Tokyo’s successful bid to host the Olympics made much of plans to reuse venues built for Japan’s last Summer Games. But for Kohei Jinno, redevelopment for 2020 again means eviction, just as it did ahead of the 1964 Olympics.
Most of Japan celebrated Tokyo’s victory at last week’s meeting of the International Olympic Committee in Buenos Aires, but Jinno, who is 79, was cursing his luck.
In 1964, his home and business were torn down to make way for an Olympic park around the main stadium for the Tokyo Games. Now he has been told he must move again to make way for the stadium’s redevelopment and expansion in time for 2020.

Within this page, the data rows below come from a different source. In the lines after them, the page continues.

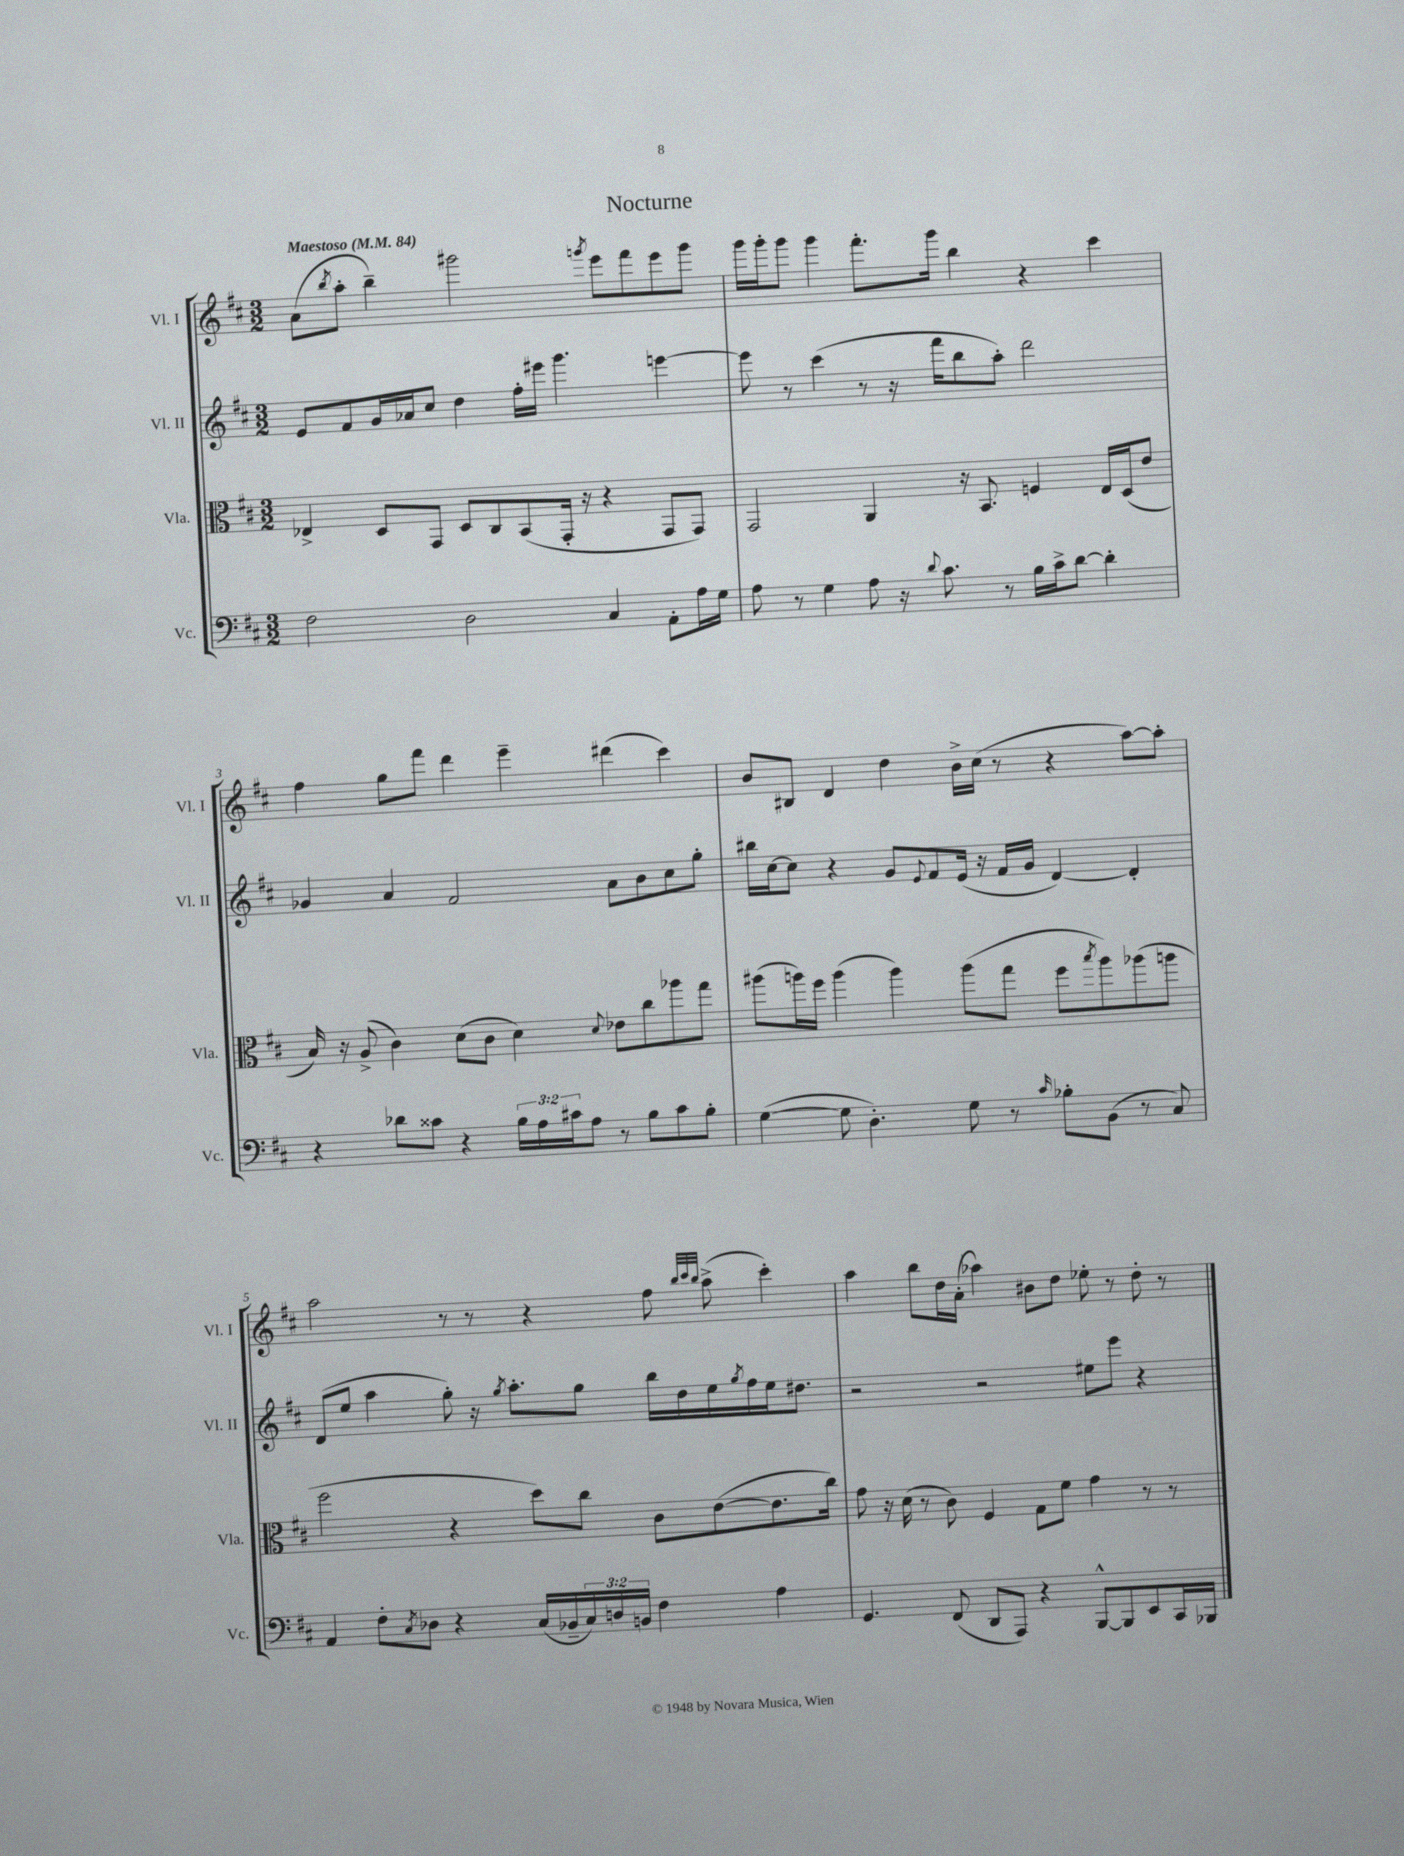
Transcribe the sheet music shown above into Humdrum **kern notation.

**kern	**kern	**kern	**kern
*staff4	*staff3	*staff2	*staff1
*clefF4	*clefC3	*clefG2	*clefG2
*k[f#c#]	*k[f#c#]	*k[f#c#]	*k[f#c#]
*M3/2	*M3/2	*M3/2	*M3/2
*MM84	*MM84	*MM84	*MM84
2F#\	4E-^/	8e/L	(8a\L
.	.	.	8qbb/
.	.	8f#/	8aa'\J
.	8D/L	16g/L	4bb~\)
.	.	16a-/J	.
.	8GG/J	8cc#/J	.
2D\	8D/L	4dd\	2ggg#\
.	8C#/	.	.
.	(8BB/	16ff#'\LL	.
.	.	16eee#\JJ	.
.	16GG'/Jk	4.ggg\	.
.	16r	.	.
.	.	.	8qggg/
4C#/	4r	.	8eee\L
.	.	.	8fff#\
8AA'\L	8GG/L	[4eee\	8eee\
16A\L	8GG/J)	.	8ggg\J
16G\JJ	.	.	.
=	=	=	=
8A\	2GG/	8eee\]	16ggg\LL
.	.	.	16ggg'\J
8r	.	8r	8ggg\J
4G\	.	(4ccc#\	4ggg\
8A\	4AA/	8r	8.fff#'\L
16r	.	16r	.
8qqd/	.	.	.
8.c#\	.	16fff#\LK	16ggg\Jk
.	16r	8bb\	4bb\
.	8.BB/	.	.
8r	.	8aa'\J)	.
16B\LL	4F/	2ddd\	4r
16c#^\J	.	.	.
[8d\J	.	.	.
4d'\]	16E/LL	.	4ccc#\
.	(16D/J	.	.
.	8e/J	.	.
=	=	=	=
4r	16B/)	4g-/	4ff#\
.	16r	.	.
.	(8A^/	.	.
8d-\L	4c#\)	4a/	8gg\L
8c##\J	.	.	8fff#\J
4r	(8d\L	2f#/	4ddd\
.	8c#\J	.	.
24B\LL	4d\)	.	4eee~\
24A\	.	.	.
24c#\J	.	.	.
8A\J	.	.	.
.	8qqd/	.	.
8r	8e-\L	8a\L	(4ddd#\
8B\L	8cc#\	8b\	.
8c#\	8aa-\	8cc#\	4ccc#\)
8B'\J	8gg\J	8gg'\J	.
=	=	=	=
([4G\	(8aa#\L	16bb#\LL	8b/L
.	.	[16cc#\J	.
.	16aa\L)	8cc#\]J	8B#/J
.	16ff#\JJ	.	.
8G\]	(4aa\	4r	4d/
4.D'\)	.	.	.
.	4aa\)	8g/L	4dd\
.	.	8qqe/	.
.	.	8f#/	.
8G\	(8aa\L	(16e/Jk	16b^\LL
.	.	16r	(16cc#\JJ
8r	8gg\J	16f#/LL	8r
.	.	16g/JJ	.
16qqc#/	.	.	.
8B-'\L	8ff#\L	[4d/)	4r
.	8qbb/	.	.
(8BB\J	8aa\)	.	.
8r	(8aa-\	4d'/]	[8aa\L)
8C#/)	8aa\J	.	8aa'\]J
=	=	=	=
4AA/	2ff#\	(8d/L	2aa\
.	.	8ee/J	.
8F#'\L	.	4aa\	.
8qC#/	.	.	.
8D-\J	.	.	.
4r	4r	8gg'\)	8r
.	.	16r	8r
.	.	8qgg/	.
.	.	8.aa'\L	.
(16C#/LL	8dd\L)	.	4r
16BB-~/	.	.	.
24C#/)	8cc#\J	8gg\J	.
24D/	.	.	.
24BB/JJ	.	.	.
4F#\	8c#\L	16bb\LL	8ff#\
.	.	16dd\	.
.	.	.	32qqbb/LLL
.	.	.	32qqccc#/
.	.	.	32qqbb/JJJ
.	([8e\	16ee\	(8aa^\
.	.	8qgg/	.
.	.	16ff#\	.
4A\	8.e\]	16ee\J	4ccc#'\)
.	.	8.dd#\J	.
.	16cc#\Jk)	.	.
=	=	=	=
4.GG/	8g\	2r	4aa\
.	16r	.	.
.	(16d\	.	.
.	8r	.	8bb\L
(8FF#/	8c#\)	.	16dd\L
.	.	.	(16a'\JJ
8DD/L	4F#/	2r	4aa-\)
8AAA/J)	.	.	.
4r	8G\L	.	8b#\L
.	8f#\J	.	8dd\J
[8BBB^^/L	4g\	8ee#\L	8ee-'\
8BBB/]	.	8eee\J	8r
8EE/	8r	4r	8dd'\
16CC#/L	8r	.	8r
16BBB-/JJ	.	.	.
==	==	==	==
*-	*-	*-	*-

“I don’t want to see the Olympics at all,” Jinno said. “Deep inside, I have a kind of grudge against the Olympics.”
The crown jewel of Olympic construction, an 80,000-seat main stadium, will be built with a retractable roof at a cost of US$1.3 billion (Dh4.8bn).

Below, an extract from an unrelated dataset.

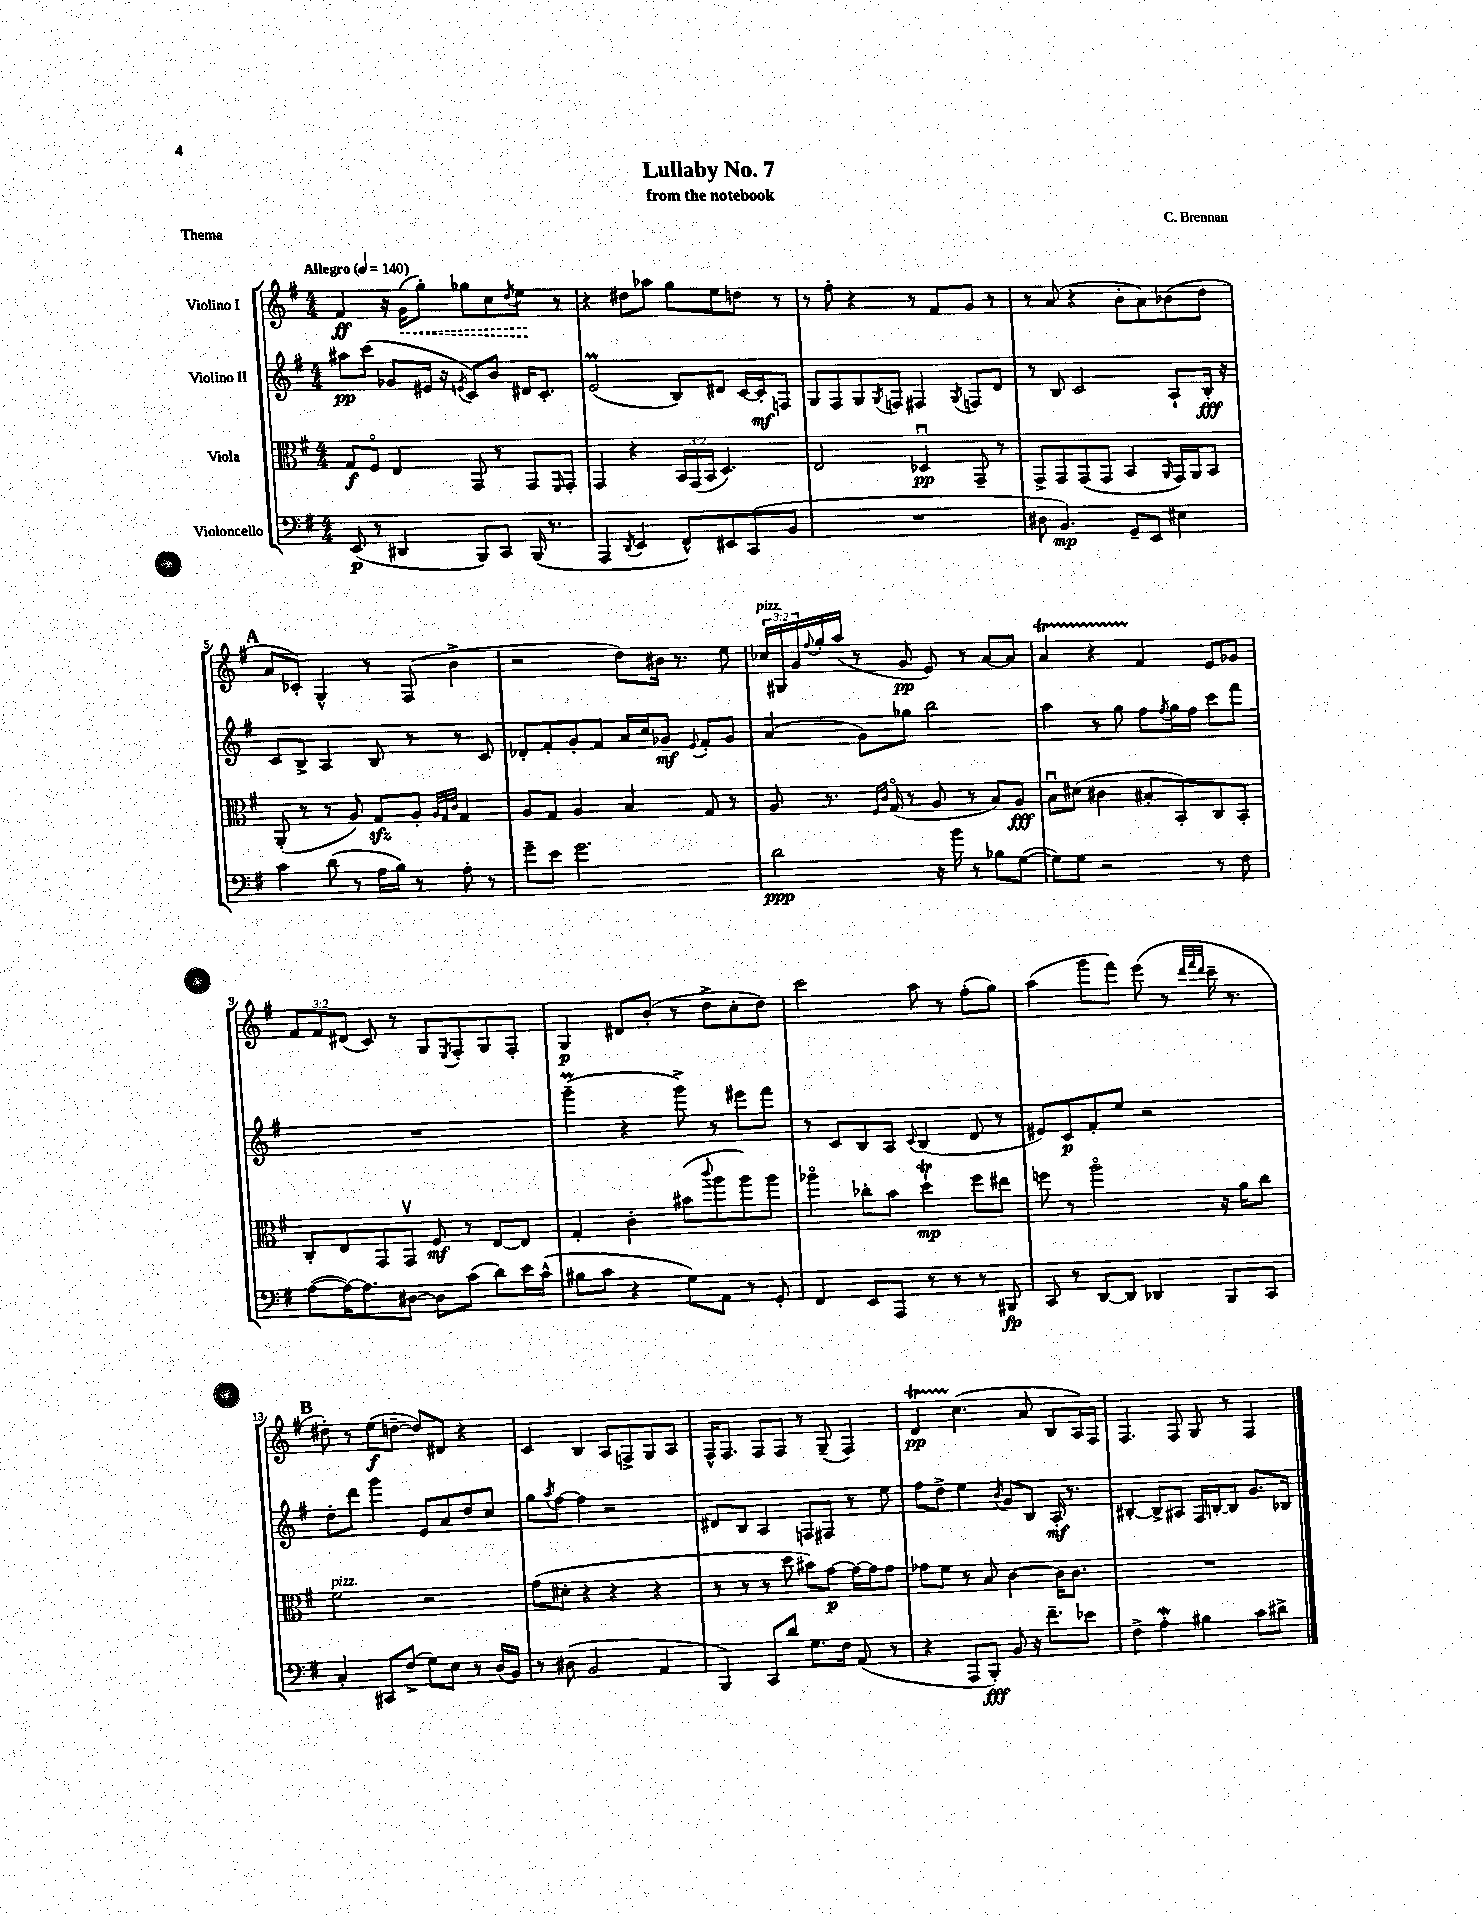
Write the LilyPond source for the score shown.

But its enlarged footprint will see it spreading over Jinno’s flat and the tobacco shop he runs inside a small market at the ageing Kasumigaoka apartment complex. About 200 households at Kasumigaoka, where a third of the population are 70 and older, will have to move.
The city has offered them spaces in three other municipal apartment complexes. But Jinno insists it will be difficult for people, especially the elderly, to cultivate new relationships in a new environment.
“Probably I may go where you cannot set up a tobacco shop. That means I will lose my reason for living,” he said.